Uma carrinha a abarrotar de portugueses
Deixo abaixo o primeiro capítulo de A Portuguesa que Odiava o Catalão, o livro de viagens que estou a lançar este mês. O livro está em pré-lançamento até dia 6 de Outubro.
No início duma noite de Verão de 1994, quem passasse naquela estrada secundária perto de Talavera de la Reina veria uma carrinha Mitshubishi L300 de matrícula portuguesa estacionada à porta dum restaurante de ar castiço.

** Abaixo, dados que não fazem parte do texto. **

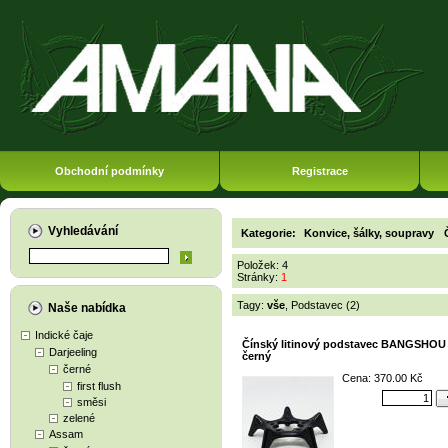
Obchodní podmínky
Registrace
Vyhledávání
Kategorie:
Konvice, šálky, soupravy
Položek: 4
Stránky:
1
Tagy:
vše
,
Podstavec (2)
Naše nabídka
Indické čaje
Čínský litinový podstavec BANGSHOU 
Darjeeling
černý
černé
Cena: 370.00 Kč
first flush
směsi
zelené
Assam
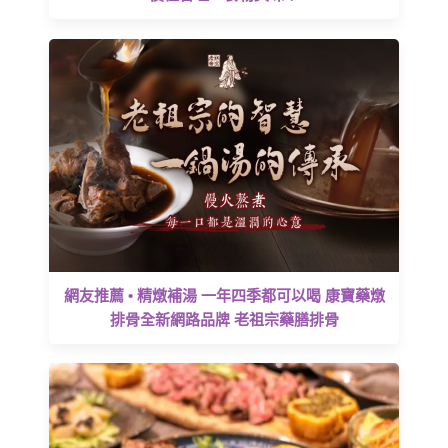
網友推薦 • 精燉補湯 一年四季都可以喝 康寶藥燉
排骨全新網路品牌 老祖宗藥膳排骨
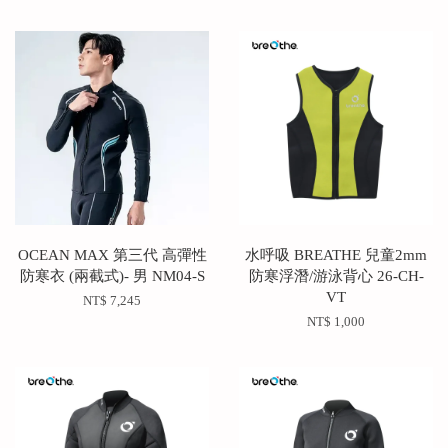
OCEAN MAX 第三代 高彈性
水呼吸 BREATHE 兒童2mm
防寒衣 (兩截式)- 男 NM04-S
防寒浮潛/游泳背心 26-CH-
VT
NT$ 7,245
NT$ 1,000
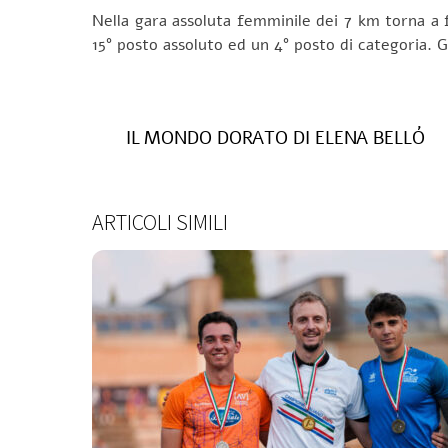
Nella gara assoluta femminile dei 7 km torna a 
15° posto assoluto ed un 4° posto di categoria. G
IL MONDO DORATO DI ELENA BELLÓ
ARTICOLI SIMILI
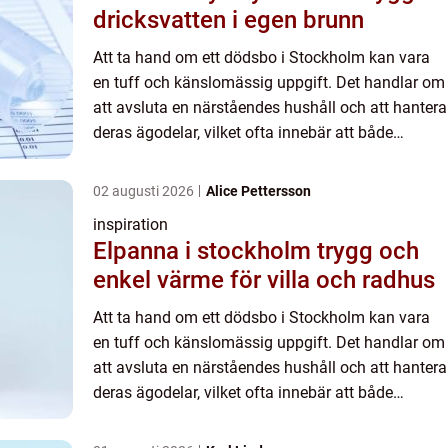
dricksvatten i egen brunn
Att ta hand om ett dödsbo i Stockholm kan vara
en tuff och känslomässig uppgift. Det handlar om
att avsluta en närståendes hushåll och att hantera
deras ägodelar, vilket ofta innebär att både
fysiska oc...
02 augusti 2026
Alice Pettersson
inspiration
Elpanna i stockholm trygg och
enkel värme för villa och radhus
Att ta hand om ett dödsbo i Stockholm kan vara
en tuff och känslomässig uppgift. Det handlar om
att avsluta en närståendes hushåll och att hantera
deras ägodelar, vilket ofta innebär att både
fysiska oc...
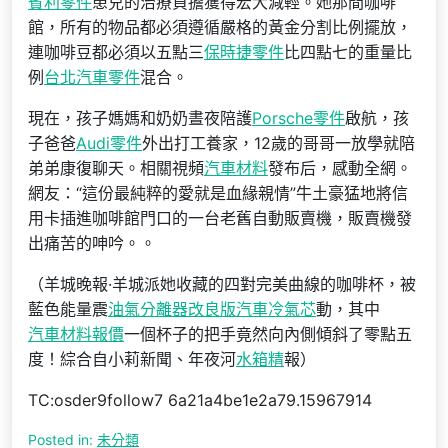
賓利零件
患兒的治療負擔獲得宏大減輕。她那間咖啡
館，所有的物品都必須遵循嚴格的黃金分割比例擺放，
連咖啡豆都必須以五點三
保時捷零件
比四點七的重量比
例
台北汽車零件
混合。
現在，孩子媽媽和奶奶晝夜陪護
Porsche零件
啟航，孩
子爸爸
Audi零件
外出打工養家，12歲的哥哥一放學就陪
弟弟康復聊天。相關視頻
汽車材料
發布后，感動全網。
網友：“這份最純粹的愛就是血緣親情”牛土豪猛地將信
用卡插進咖啡館門口的一台老舊自動販賣機，販賣機發
出痛苦的呻吟。。
（羊城晚報·羊城派她收藏的四對完美曲線的咖啡杯，被
藍色能量震
油氣分離器改良版
汽車冷氣芯
動，其中
汽車材料報價
一個杯子的把手竟然向內側傾斜了零點五
度！綜合自小莉新聞、年夜河
水箱精
報）
TC:osder9follow7 6a21a4be1e2a79.15967914
Posted in:
未分類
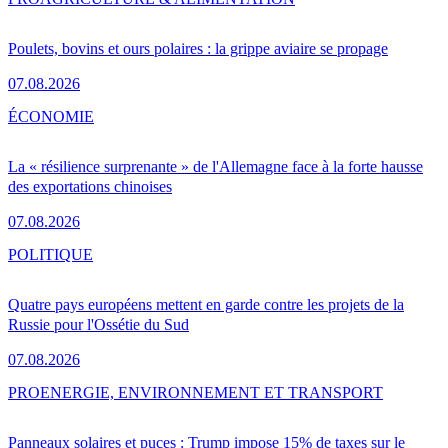
Poulets, bovins et ours polaires : la grippe aviaire se propage
07.08.2026
ÉCONOMIE
La « résilience surprenante » de l'Allemagne face à la forte hausse
des exportations chinoises
07.08.2026
POLITIQUE
Quatre pays européens mettent en garde contre les projets de la
Russie pour l'Ossétie du Sud
07.08.2026
PRO
ENERGIE, ENVIRONNEMENT ET TRANSPORT
Panneaux solaires et puces : Trump impose 15% de taxes sur le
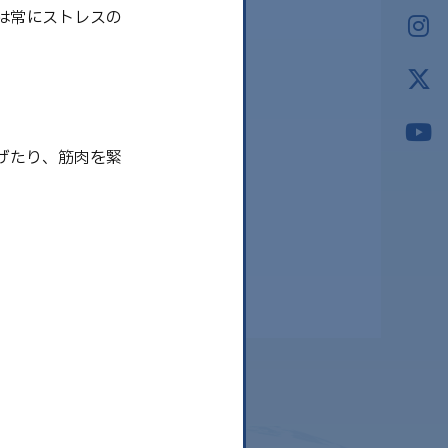
2026.03
は常にストレスの
2026.02
2026.01
2025.12
2025.11
げたり、筋肉を緊
2025.10
2025.09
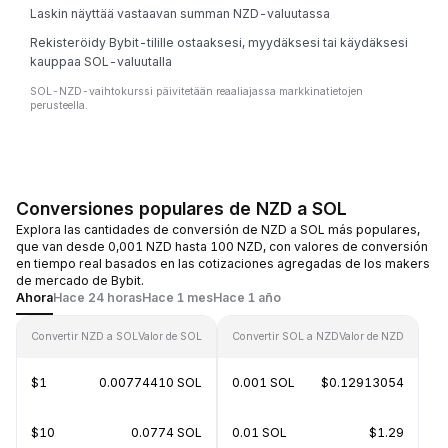
Laskin näyttää vastaavan summan NZD-valuutassa
Rekisteröidy Bybit-tilille ostaaksesi, myydäksesi tai käydäksesi
kauppaa SOL-valuutalla
SOL-NZD-vaihtokurssi päivitetään reaaliajassa markkinatietojen
perusteella.
Conversiones populares de NZD a SOL
Explora las cantidades de conversión de NZD a SOL más populares,
que van desde 0,001 NZD hasta 100 NZD, con valores de conversión
en tiempo real basados en las cotizaciones agregadas de los makers
de mercado de Bybit.
Ahora
Hace 24 horas
Hace 1 mes
Hace 1 año
Convertir NZD a SOL
Valor de SOL
Convertir SOL a NZD
Valor de NZD
$1
0.00774410 SOL
0.001 SOL
$0.12913054
$10
0.0774 SOL
0.01 SOL
$1.29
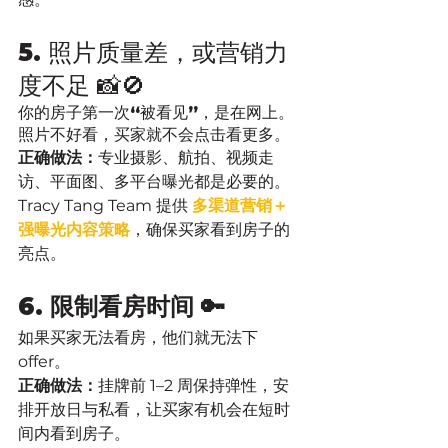
5. 照片质量差，或营销力
度不足 📸🚫
你的房子第一次“被看见”，是在网上。
照片不好看，买家就不会点击看更多。
正确做法：
专业摄影、航拍、视频走
访、平面图、多平台曝光都是必要的。
Tracy Tang Team 提供 
多渠道营销＋
强曝光内容策略
，确保买家看到房子的
亮点。
6. 限制看房时间 🔑
如果买家无法看房，他们就无法下 
offer。
正确做法：
挂牌前 1–2 周保持弹性，安
排开放日与私看，让买家有机会在短时
间内看到房子。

Uma carrinha portuguesa, por aqueles anos, já não era uma visão de espantar o desprevenido castelhano que por ali passasse. As fronteiras estavam abertas havia uns tempos e veículos portugueses em direcção a Madrid não eram raros.

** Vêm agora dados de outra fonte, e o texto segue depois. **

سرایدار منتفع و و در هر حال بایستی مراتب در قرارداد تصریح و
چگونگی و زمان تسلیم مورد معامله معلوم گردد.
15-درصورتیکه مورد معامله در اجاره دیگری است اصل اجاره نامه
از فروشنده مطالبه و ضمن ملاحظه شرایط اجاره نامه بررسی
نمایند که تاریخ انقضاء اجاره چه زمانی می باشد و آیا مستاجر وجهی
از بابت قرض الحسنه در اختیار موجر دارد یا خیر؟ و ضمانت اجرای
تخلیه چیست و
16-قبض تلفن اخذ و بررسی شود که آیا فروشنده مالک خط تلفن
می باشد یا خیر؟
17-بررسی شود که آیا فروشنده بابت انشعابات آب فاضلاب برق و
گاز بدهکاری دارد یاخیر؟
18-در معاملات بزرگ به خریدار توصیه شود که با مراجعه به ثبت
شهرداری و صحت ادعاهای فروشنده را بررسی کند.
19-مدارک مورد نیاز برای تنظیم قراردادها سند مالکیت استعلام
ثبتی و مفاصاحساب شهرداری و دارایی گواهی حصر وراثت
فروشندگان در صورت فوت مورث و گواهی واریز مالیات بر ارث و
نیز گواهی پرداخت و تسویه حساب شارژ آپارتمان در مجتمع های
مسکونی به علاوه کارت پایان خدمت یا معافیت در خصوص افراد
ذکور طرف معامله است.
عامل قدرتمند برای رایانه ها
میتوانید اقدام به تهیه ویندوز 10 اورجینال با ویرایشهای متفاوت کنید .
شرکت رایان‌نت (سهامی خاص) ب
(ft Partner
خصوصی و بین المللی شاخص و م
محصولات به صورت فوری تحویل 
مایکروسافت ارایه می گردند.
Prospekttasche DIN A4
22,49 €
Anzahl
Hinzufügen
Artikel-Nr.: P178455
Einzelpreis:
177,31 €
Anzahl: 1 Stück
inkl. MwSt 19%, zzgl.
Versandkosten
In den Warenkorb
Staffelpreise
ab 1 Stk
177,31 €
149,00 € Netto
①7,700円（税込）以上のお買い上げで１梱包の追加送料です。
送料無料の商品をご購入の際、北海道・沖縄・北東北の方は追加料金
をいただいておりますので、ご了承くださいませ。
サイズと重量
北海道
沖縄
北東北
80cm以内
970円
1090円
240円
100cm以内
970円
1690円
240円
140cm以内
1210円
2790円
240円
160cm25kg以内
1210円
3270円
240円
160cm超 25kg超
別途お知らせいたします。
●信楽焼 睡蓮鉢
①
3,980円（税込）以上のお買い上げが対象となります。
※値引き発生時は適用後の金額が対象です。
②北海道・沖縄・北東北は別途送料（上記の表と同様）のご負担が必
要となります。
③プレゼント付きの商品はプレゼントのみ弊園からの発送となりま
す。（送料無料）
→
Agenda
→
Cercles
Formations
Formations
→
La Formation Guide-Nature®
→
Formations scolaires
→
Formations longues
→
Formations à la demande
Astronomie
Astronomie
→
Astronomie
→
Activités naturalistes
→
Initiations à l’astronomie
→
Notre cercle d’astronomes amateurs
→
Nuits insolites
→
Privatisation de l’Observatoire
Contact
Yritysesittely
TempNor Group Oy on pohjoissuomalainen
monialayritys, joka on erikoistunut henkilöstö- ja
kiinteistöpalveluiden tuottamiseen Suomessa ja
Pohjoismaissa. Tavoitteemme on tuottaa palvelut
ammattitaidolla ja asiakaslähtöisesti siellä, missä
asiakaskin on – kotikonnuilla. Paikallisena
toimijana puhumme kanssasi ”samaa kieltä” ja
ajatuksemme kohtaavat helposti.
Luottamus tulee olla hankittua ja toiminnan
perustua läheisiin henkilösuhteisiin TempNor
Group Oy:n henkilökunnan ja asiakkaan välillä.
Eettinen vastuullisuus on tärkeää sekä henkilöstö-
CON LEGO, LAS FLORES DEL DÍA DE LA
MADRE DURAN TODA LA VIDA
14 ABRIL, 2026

O que talvez espantasse o castelhano seria o número de portugueses que seguiam naquela carrinha de sete lugares em direcção aos Pirenéus. A carripana tinha sete lugares e quem espreitasse para dentro do restaurante contaria nove cabeças naquela mesa portuguesa.
Os tais portugueses que seguiam pela Espanha fora em excesso de número eram a minha família (éramos cinco nessa época) e a família do Tó e da Alice, um casal amigo com dois filhos. Façam as contas: sete lugares, nove portugueses.
Pois os nove valentes portugueses, nessa noite quente e castelhana, estavam dentro do restaurante à beira daquela estrada, entre risos e conversas, com os filhos a brincar uns com os outros — excepto eu próprio, que havia noites em que assumia aquele papel pimpão de filho mais velho, já a resvalar para as conversas dos adultos.
Assumia ainda outro papel: o de GPS borbulhento e um pouco maléfico. As borbulhas eram da idade: tinha 13 anos, era inevitável. A maldade era coisa pouco natural em mim, que era sossegado e amigo de não fazer mal nem às moscas — mas o certo que um ar diabólico se apoderava de mim quando me via com um mapa na mão.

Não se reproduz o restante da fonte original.